■ REQUIREMENT: Recast the records below as a JSON list of strings, one string per line, omitting blank lines.

■ Lines of data:
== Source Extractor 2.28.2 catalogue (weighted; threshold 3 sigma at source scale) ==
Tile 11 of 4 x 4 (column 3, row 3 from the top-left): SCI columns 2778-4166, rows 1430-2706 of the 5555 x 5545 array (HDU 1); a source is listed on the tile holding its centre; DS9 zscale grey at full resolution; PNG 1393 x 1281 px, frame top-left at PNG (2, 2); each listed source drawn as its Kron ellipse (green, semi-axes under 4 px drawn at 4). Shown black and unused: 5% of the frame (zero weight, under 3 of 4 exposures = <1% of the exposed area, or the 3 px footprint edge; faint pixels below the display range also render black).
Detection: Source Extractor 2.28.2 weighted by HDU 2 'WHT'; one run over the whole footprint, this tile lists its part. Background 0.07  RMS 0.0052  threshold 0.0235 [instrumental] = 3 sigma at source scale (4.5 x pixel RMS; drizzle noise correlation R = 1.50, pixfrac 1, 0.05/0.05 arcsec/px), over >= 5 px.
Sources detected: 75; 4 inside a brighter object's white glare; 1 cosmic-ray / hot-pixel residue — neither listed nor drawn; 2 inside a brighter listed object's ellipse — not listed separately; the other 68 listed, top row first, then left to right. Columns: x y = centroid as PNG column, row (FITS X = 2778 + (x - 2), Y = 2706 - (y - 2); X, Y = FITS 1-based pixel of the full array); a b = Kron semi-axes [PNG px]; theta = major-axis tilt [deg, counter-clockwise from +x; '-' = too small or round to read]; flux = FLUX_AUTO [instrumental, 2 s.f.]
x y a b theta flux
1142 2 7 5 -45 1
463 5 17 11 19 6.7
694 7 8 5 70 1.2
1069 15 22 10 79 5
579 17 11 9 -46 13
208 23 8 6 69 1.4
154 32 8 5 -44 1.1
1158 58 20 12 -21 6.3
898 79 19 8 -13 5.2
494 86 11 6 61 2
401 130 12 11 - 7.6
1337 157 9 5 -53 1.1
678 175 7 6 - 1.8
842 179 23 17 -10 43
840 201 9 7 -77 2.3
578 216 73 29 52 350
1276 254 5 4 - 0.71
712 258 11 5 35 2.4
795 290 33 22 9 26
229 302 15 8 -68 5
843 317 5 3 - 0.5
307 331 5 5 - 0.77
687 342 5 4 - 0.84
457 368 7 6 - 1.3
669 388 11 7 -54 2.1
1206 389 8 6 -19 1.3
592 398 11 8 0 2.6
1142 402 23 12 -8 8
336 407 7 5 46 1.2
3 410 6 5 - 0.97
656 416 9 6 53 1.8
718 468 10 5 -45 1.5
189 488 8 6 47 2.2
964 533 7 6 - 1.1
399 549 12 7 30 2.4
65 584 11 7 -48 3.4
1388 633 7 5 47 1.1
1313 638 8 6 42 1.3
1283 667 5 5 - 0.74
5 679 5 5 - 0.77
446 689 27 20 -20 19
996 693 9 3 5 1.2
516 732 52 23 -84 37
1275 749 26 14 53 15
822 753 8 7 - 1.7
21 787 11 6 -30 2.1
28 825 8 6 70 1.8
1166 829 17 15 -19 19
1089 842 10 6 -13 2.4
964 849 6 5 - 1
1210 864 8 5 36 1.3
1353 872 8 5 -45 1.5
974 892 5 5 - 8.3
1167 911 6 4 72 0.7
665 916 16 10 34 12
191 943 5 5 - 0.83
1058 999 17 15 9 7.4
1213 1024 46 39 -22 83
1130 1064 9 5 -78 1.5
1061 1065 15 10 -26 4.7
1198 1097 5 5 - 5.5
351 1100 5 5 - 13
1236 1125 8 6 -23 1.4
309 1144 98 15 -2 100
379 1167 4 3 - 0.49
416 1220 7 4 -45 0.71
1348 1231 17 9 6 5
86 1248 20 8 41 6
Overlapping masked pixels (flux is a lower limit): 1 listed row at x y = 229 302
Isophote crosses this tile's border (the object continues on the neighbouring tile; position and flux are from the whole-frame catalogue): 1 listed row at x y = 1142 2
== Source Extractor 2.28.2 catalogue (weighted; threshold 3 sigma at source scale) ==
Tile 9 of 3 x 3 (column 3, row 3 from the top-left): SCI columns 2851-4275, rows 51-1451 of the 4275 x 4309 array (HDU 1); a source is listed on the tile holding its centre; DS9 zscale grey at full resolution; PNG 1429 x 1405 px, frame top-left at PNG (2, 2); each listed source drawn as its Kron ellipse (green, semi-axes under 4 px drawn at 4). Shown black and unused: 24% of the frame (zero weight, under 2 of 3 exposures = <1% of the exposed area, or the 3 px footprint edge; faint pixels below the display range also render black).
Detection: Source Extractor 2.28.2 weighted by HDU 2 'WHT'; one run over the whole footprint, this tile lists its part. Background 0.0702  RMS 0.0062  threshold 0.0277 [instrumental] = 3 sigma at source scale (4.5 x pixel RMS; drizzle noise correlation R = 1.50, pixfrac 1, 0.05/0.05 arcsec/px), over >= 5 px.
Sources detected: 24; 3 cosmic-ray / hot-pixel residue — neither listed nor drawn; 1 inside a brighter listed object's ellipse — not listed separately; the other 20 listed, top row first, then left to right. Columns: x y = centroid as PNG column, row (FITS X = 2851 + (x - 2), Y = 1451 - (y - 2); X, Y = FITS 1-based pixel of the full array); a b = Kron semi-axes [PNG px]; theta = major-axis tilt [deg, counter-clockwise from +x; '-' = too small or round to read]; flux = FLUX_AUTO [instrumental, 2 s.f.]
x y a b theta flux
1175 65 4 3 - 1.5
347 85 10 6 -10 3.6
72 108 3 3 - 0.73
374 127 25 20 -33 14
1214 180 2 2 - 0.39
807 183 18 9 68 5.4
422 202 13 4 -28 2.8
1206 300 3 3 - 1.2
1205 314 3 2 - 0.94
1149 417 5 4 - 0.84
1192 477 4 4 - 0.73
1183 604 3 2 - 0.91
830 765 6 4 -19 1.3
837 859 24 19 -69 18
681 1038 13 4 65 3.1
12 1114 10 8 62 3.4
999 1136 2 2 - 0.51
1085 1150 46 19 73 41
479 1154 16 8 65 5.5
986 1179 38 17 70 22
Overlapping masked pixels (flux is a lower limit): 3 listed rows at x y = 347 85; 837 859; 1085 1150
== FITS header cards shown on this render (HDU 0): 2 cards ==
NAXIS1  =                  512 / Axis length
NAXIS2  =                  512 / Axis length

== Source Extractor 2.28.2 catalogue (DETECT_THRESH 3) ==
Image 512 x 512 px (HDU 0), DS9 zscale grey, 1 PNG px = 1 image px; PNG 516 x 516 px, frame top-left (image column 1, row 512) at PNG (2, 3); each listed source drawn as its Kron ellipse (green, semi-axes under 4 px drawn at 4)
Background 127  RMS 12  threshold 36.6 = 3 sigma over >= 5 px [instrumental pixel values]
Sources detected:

■ REPLY TO THE TASK:
[
  "== Source Extractor 2.28.2 catalogue (weighted; threshold 3 sigma at source scale) ==",
  "Tile 11 of 4 x 4 (column 3, row 3 from the top-left): SCI columns 2778-4166, rows 1430-2706 of the 5555 x 5545 array (HDU 1); a source is listed on the tile holding its centre; DS9 zscale grey at full resolution; PNG 1393 x 1281 px, frame top-left at PNG (2, 2); each listed source drawn as its Kron ellipse (green, semi-axes under 4 px drawn at 4). Shown black and unused: 5% of the frame (zero weight, under 3 of 4 exposures = <1% of the exposed area, or the 3 px footprint edge; faint pixels below the display range also render black).",
  "Detection: Source Extractor 2.28.2 weighted by HDU 2 'WHT'; one run over the whole footprint, this tile lists its part. Background 0.07  RMS 0.0052  threshold 0.0235 [instrumental] = 3 sigma at source scale (4.5 x pixel RMS; drizzle noise correlation R = 1.50, pixfrac 1, 0.05/0.05 arcsec/px), over >= 5 px.",
  "Sources detected: 75; 4 inside a brighter object's white glare; 1 cosmic-ray / hot-pixel residue — neither listed nor drawn; 2 inside a brighter listed object's ellipse — not listed separately; the other 68 listed, top row first, then left to right. Columns: x y = centroid as PNG column, row (FITS X = 2778 + (x - 2), Y = 2706 - (y - 2); X, Y = FITS 1-based pixel of the full array); a b = Kron semi-axes [PNG px]; theta = major-axis tilt [deg, counter-clockwise from +x; '-' = too small or round to read]; flux = FLUX_AUTO [instrumental, 2 s.f.]",
  "x y a b theta flux",
  "1142 2 7 5 -45 1",
  "463 5 17 11 19 6.7",
  "694 7 8 5 70 1.2",
  "1069 15 22 10 79 5",
  "579 17 11 9 -46 13",
  "208 23 8 6 69 1.4",
  "154 32 8 5 -44 1.1",
  "1158 58 20 12 -21 6.3",
  "898 79 19 8 -13 5.2",
  "494 86 11 6 61 2",
  "401 130 12 11 - 7.6",
  "1337 157 9 5 -53 1.1",
  "678 175 7 6 - 1.8",
  "842 179 23 17 -10 43",
  "840 201 9 7 -77 2.3",
  "578 216 73 29 52 350",
  "1276 254 5 4 - 0.71",
  "712 258 11 5 35 2.4",
  "795 290 33 22 9 26",
  "229 302 15 8 -68 5",
  "843 317 5 3 - 0.5",
  "307 331 5 5 - 0.77",
  "687 342 5 4 - 0.84",
  "457 368 7 6 - 1.3",
  "669 388 11 7 -54 2.1",
  "1206 389 8 6 -19 1.3",
  "592 398 11 8 0 2.6",
  "1142 402 23 12 -8 8",
  "336 407 7 5 46 1.2",
  "3 410 6 5 - 0.97",
  "656 416 9 6 53 1.8",
  "718 468 10 5 -45 1.5",
  "189 488 8 6 47 2.2",
  "964 533 7 6 - 1.1",
  "399 549 12 7 30 2.4",
  "65 584 11 7 -48 3.4",
  "1388 633 7 5 47 1.1",
  "1313 638 8 6 42 1.3",
  "1283 667 5 5 - 0.74",
  "5 679 5 5 - 0.77",
  "446 689 27 20 -20 19",
  "996 693 9 3 5 1.2",
  "516 732 52 23 -84 37",
  "1275 749 26 14 53 15",
  "822 753 8 7 - 1.7",
  "21 787 11 6 -30 2.1",
  "28 825 8 6 70 1.8",
  "1166 829 17 15 -19 19",
  "1089 842 10 6 -13 2.4",
  "964 849 6 5 - 1",
  "1210 864 8 5 36 1.3",
  "1353 872 8 5 -45 1.5",
  "974 892 5 5 - 8.3",
  "1167 911 6 4 72 0.7",
  "665 916 16 10 34 12",
  "191 943 5 5 - 0.83",
  "1058 999 17 15 9 7.4",
  "1213 1024 46 39 -22 83",
  "1130 1064 9 5 -78 1.5",
  "1061 1065 15 10 -26 4.7",
  "1198 1097 5 5 - 5.5",
  "351 1100 5 5 - 13",
  "1236 1125 8 6 -23 1.4",
  "309 1144 98 15 -2 100",
  "379 1167 4 3 - 0.49",
  "416 1220 7 4 -45 0.71",
  "1348 1231 17 9 6 5",
  "86 1248 20 8 41 6",
  "Overlapping masked pixels (flux is a lower limit): 1 listed row at x y = 229 302",
  "Isophote crosses this tile's border (the object continues on the neighbouring tile; position and flux are from the whole-frame catalogue): 1 listed row at x y = 1142 2",
  "== Source Extractor 2.28.2 catalogue (weighted; threshold 3 sigma at source scale) ==",
  "Tile 9 of 3 x 3 (column 3, row 3 from the top-left): SCI columns 2851-4275, rows 51-1451 of the 4275 x 4309 array (HDU 1); a source is listed on the tile holding its centre; DS9 zscale grey at full resolution; PNG 1429 x 1405 px, frame top-left at PNG (2, 2); each listed source drawn as its Kron ellipse (green, semi-axes under 4 px drawn at 4). Shown black and unused: 24% of the frame (zero weight, under 2 of 3 exposures = <1% of the exposed area, or the 3 px footprint edge; faint pixels below the display range also render black).",
  "Detection: Source Extractor 2.28.2 weighted by HDU 2 'WHT'; one run over the whole footprint, this tile lists its part. Background 0.0702  RMS 0.0062  threshold 0.0277 [instrumental] = 3 sigma at source scale (4.5 x pixel RMS; drizzle noise correlation R = 1.50, pixfrac 1, 0.05/0.05 arcsec/px), over >= 5 px.",
  "Sources detected: 24; 3 cosmic-ray / hot-pixel residue — neither listed nor drawn; 1 inside a brighter listed object's ellipse — not listed separately; the other 20 listed, top row first, then left to right. Columns: x y = centroid as PNG column, row (FITS X = 2851 + (x - 2), Y = 1451 - (y - 2); X, Y = FITS 1-based pixel of the full array); a b = Kron semi-axes [PNG px]; theta = major-axis tilt [deg, counter-clockwise from +x; '-' = too small or round to read]; flux = FLUX_AUTO [instrumental, 2 s.f.]",
  "x y a b theta flux",
  "1175 65 4 3 - 1.5",
  "347 85 10 6 -10 3.6",
  "72 108 3 3 - 0.73",
  "374 127 25 20 -33 14",
  "1214 180 2 2 - 0.39",
  "807 183 18 9 68 5.4",
  "422 202 13 4 -28 2.8",
  "1206 300 3 3 - 1.2",
  "1205 314 3 2 - 0.94",
  "1149 417 5 4 - 0.84",
  "1192 477 4 4 - 0.73",
  "1183 604 3 2 - 0.91",
  "830 765 6 4 -19 1.3",
  "837 859 24 19 -69 18",
  "681 1038 13 4 65 3.1",
  "12 1114 10 8 62 3.4",
  "999 1136 2 2 - 0.51",
  "1085 1150 46 19 73 41",
  "479 1154 16 8 65 5.5",
  "986 1179 38 17 70 22",
  "Overlapping masked pixels (flux is a lower limit): 3 listed rows at x y = 347 85; 837 859; 1085 1150",
  "== FITS header cards shown on this render (HDU 0): 2 cards ==",
  "NAXIS1  =                  512 / Axis length",
  "NAXIS2  =                  512 / Axis length",
  "== Source Extractor 2.28.2 catalogue (DETECT_THRESH 3) ==",
  "Image 512 x 512 px (HDU 0), DS9 zscale grey, 1 PNG px = 1 image px; PNG 516 x 516 px, frame top-left (image column 1, row 512) at PNG (2, 3); each listed source drawn as its Kron ellipse (green, semi-axes under 4 px drawn at 4)",
  "Background 127  RMS 12  threshold 36.6 = 3 sigma over >= 5 px [instrumental pixel values]",
  "Sources detected:"
]